Requirement 1:
List every store chain or online service of X5 that the X5 interview text names by a proper name.
Requirement 2:
According to the X5 interview text, what did X5's total online sales reach in May?

Text passage section start

Dread of the quarantine amid the coronavirus caused the country's population to recall the empty grocery shelves of years ago, providing food retailers with unusually high sales in March. Market leader X5 Retail Group saw retail revenue rise 20% in March, and increase 15.9% overall by the end of the first quarter this year, exceeding the 11% growth of the fourth quarter last year, a time that traditionally has the year's highest sales during the run-up to the holiday season. Interfax interviewed X5's CFO, Svetlana Demyashkevich, who spoke about demand following the shopping frenzy in March, and about how the rules of the game in retail are changing.

Question: How did the company's sales perform in April and May? How did the dynamics of revenue, customer traffic and average bill change?

Answer: We began to notice an increase in the rate of sales back in March, and this trend continued in April and May. Our revenue in April and May significantly exceeded the budget. In April, growth was approximately at the level of the first quarter, that is, above 15%, which was also above our expectations. In May, growth stabilized slightly compared to April and March, but remained quite high and again exceeded our expectations. In early June, we once again see an acceleration relative to May.

If we look at the formats, then the Pyaterochka chain of neighborhood grocery stores is operating very well, as proximity is now important, as are Perekrestok supermarkets located in residential areas. If people previously went to different stores, with one buyer visiting six to seven shops in order to buy groceries, then this number has now reduced. People choose at most one to two grocery stores, so the number of purchases in one basket is growing. The closure of cafes and restaurants has also affected the number of purchases in a shopping basket as well as the selection of additional items. For us, this is of course a good trend, given the number of Pyaterochka stores that are located near consumers.

We also see a continuation of the trend for increased sales in the online supermarket segment of Perekrestok.ru and express delivery. We had growth of 40% in May of this year against April, and 7-fold growth against May of last year. Our total online sales in May reached 2.4 billion rubles, so we are once again among the leaders and are pleased with the result.

If we are talking about the dynamics of traffic and the average bill, then the same trend continued in May from April. Although people now go to grocery stores less often, the number of purchases in a basket is much larger, which offsets the effect of falling foot traffic, placing LfL sales at a good, positive value.

Text passage section end
Entries supplied section start

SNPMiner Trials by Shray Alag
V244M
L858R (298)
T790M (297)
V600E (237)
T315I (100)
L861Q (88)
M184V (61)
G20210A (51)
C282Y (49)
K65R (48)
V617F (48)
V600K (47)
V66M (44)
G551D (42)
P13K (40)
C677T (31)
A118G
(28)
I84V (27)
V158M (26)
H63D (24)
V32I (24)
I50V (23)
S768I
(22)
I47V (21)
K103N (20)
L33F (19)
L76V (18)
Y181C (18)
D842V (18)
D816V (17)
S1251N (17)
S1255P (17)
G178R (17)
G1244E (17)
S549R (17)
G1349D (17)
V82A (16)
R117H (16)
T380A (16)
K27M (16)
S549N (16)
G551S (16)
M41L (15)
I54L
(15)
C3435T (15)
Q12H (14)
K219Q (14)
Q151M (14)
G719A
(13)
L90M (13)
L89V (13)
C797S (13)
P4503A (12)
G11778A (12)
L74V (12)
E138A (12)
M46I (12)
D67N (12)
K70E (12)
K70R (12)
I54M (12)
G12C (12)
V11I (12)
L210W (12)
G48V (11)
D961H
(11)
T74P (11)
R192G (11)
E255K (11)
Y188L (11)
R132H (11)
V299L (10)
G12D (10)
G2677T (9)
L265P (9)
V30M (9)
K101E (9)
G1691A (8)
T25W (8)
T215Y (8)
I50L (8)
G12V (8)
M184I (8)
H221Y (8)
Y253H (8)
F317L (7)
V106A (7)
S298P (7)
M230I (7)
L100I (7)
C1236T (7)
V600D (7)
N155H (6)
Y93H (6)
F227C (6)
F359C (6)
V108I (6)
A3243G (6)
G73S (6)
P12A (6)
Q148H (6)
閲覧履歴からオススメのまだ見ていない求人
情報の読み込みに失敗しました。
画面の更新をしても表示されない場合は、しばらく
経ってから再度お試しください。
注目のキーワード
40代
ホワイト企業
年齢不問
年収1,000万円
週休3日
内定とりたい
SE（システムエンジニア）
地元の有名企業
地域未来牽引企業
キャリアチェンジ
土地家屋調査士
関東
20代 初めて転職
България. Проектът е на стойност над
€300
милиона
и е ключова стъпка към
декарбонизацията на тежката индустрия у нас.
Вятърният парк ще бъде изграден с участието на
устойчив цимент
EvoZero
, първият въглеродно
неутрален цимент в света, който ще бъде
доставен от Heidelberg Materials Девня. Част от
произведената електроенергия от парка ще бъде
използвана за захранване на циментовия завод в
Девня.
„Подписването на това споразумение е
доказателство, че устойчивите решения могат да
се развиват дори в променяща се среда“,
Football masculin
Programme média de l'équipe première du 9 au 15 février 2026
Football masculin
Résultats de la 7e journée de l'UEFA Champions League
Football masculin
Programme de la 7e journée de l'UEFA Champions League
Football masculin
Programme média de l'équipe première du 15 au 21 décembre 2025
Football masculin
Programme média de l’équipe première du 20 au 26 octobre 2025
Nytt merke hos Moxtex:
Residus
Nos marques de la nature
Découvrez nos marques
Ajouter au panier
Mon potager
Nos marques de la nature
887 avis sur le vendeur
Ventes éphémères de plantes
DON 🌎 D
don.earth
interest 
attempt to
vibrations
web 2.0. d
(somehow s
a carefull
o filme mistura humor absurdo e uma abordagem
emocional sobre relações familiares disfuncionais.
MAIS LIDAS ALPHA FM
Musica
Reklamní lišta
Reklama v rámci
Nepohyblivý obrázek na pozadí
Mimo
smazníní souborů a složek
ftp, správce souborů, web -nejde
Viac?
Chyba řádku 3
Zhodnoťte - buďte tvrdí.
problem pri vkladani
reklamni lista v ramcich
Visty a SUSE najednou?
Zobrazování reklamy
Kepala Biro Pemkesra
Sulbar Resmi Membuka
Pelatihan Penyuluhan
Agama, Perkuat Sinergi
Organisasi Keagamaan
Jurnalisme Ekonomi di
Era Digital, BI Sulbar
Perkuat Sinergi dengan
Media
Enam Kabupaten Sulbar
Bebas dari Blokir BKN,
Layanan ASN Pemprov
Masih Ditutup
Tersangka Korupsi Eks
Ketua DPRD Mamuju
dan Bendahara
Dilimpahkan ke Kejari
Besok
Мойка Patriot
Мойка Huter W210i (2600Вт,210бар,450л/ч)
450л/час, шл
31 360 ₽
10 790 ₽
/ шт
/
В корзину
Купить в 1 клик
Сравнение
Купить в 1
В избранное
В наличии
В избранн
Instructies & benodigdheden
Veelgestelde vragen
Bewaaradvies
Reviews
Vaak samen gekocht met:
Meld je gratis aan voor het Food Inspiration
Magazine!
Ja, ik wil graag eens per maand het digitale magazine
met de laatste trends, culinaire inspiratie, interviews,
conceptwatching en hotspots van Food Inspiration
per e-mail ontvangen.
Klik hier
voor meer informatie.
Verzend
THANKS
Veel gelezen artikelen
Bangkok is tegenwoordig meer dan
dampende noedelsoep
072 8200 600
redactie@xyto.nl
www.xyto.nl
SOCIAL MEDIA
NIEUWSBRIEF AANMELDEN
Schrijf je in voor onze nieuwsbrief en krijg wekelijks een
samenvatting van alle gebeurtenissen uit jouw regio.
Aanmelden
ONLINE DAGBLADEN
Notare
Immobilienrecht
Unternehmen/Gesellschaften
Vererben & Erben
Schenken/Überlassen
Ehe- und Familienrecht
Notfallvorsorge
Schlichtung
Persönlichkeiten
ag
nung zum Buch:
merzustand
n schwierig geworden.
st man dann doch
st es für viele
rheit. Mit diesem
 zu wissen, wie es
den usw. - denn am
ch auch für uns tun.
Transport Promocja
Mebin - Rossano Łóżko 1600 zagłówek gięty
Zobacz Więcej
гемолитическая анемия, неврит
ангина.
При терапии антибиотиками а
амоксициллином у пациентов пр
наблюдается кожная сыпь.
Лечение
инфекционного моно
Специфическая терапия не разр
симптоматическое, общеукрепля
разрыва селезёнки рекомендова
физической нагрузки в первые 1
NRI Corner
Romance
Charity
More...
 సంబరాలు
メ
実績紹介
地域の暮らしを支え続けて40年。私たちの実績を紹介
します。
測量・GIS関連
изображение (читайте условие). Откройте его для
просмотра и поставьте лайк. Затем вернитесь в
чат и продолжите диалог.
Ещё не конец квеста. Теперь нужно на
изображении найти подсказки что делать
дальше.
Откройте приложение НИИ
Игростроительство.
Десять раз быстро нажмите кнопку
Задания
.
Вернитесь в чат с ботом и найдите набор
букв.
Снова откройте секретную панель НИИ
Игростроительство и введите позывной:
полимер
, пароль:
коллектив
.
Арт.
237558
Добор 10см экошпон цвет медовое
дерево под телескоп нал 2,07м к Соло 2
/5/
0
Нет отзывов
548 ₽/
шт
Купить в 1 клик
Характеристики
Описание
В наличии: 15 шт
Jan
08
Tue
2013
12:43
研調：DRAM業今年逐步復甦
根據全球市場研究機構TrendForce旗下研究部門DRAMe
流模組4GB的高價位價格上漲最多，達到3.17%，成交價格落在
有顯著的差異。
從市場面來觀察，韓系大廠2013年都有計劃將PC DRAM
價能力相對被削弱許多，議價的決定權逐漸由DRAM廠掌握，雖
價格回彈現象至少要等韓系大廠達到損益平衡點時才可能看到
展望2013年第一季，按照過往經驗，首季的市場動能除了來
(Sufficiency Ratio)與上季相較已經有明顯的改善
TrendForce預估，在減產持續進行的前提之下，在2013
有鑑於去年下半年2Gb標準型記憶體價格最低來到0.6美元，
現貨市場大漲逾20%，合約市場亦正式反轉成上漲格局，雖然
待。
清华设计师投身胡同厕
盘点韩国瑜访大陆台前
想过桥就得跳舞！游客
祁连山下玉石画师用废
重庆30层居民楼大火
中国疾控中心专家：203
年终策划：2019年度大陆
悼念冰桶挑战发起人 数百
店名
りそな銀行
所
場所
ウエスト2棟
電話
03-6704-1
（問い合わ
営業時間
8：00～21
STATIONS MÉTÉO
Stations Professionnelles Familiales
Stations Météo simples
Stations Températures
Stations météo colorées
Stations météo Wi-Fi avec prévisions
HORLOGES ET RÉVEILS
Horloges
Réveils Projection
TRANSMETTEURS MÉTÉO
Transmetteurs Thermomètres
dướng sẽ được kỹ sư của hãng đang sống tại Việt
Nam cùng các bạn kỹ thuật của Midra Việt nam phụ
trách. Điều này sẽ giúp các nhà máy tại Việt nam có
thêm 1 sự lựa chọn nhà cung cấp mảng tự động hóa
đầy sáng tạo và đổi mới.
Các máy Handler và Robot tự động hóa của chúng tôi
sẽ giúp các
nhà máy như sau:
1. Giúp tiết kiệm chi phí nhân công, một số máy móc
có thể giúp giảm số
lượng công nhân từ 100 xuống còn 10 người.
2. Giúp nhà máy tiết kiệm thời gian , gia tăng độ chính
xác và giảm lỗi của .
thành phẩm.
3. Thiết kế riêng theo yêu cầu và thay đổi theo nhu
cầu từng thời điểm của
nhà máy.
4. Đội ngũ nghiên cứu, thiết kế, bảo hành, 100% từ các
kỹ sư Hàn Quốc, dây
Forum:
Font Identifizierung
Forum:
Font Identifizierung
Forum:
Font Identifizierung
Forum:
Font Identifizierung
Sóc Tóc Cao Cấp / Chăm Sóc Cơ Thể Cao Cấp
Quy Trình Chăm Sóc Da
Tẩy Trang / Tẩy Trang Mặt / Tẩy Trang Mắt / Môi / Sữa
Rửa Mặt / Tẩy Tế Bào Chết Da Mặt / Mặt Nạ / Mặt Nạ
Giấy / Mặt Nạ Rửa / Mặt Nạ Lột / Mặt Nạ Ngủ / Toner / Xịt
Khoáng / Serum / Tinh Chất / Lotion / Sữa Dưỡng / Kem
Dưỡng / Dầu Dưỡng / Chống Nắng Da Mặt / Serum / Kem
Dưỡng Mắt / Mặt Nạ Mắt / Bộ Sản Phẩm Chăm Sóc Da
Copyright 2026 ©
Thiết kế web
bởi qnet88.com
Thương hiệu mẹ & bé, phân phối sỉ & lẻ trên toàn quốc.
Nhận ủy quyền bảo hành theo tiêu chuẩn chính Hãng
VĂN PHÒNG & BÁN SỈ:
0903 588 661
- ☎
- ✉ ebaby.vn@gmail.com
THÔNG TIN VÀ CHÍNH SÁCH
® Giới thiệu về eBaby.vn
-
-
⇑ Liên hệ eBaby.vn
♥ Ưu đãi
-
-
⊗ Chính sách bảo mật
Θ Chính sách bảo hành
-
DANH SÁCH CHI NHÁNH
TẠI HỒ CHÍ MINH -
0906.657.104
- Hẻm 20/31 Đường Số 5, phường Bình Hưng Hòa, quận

Entries supplied section end

Answer space 1:
Pyaterochka, Perekrestok, Perekrestok.ru

Answer space 2:
2.4 billion rubles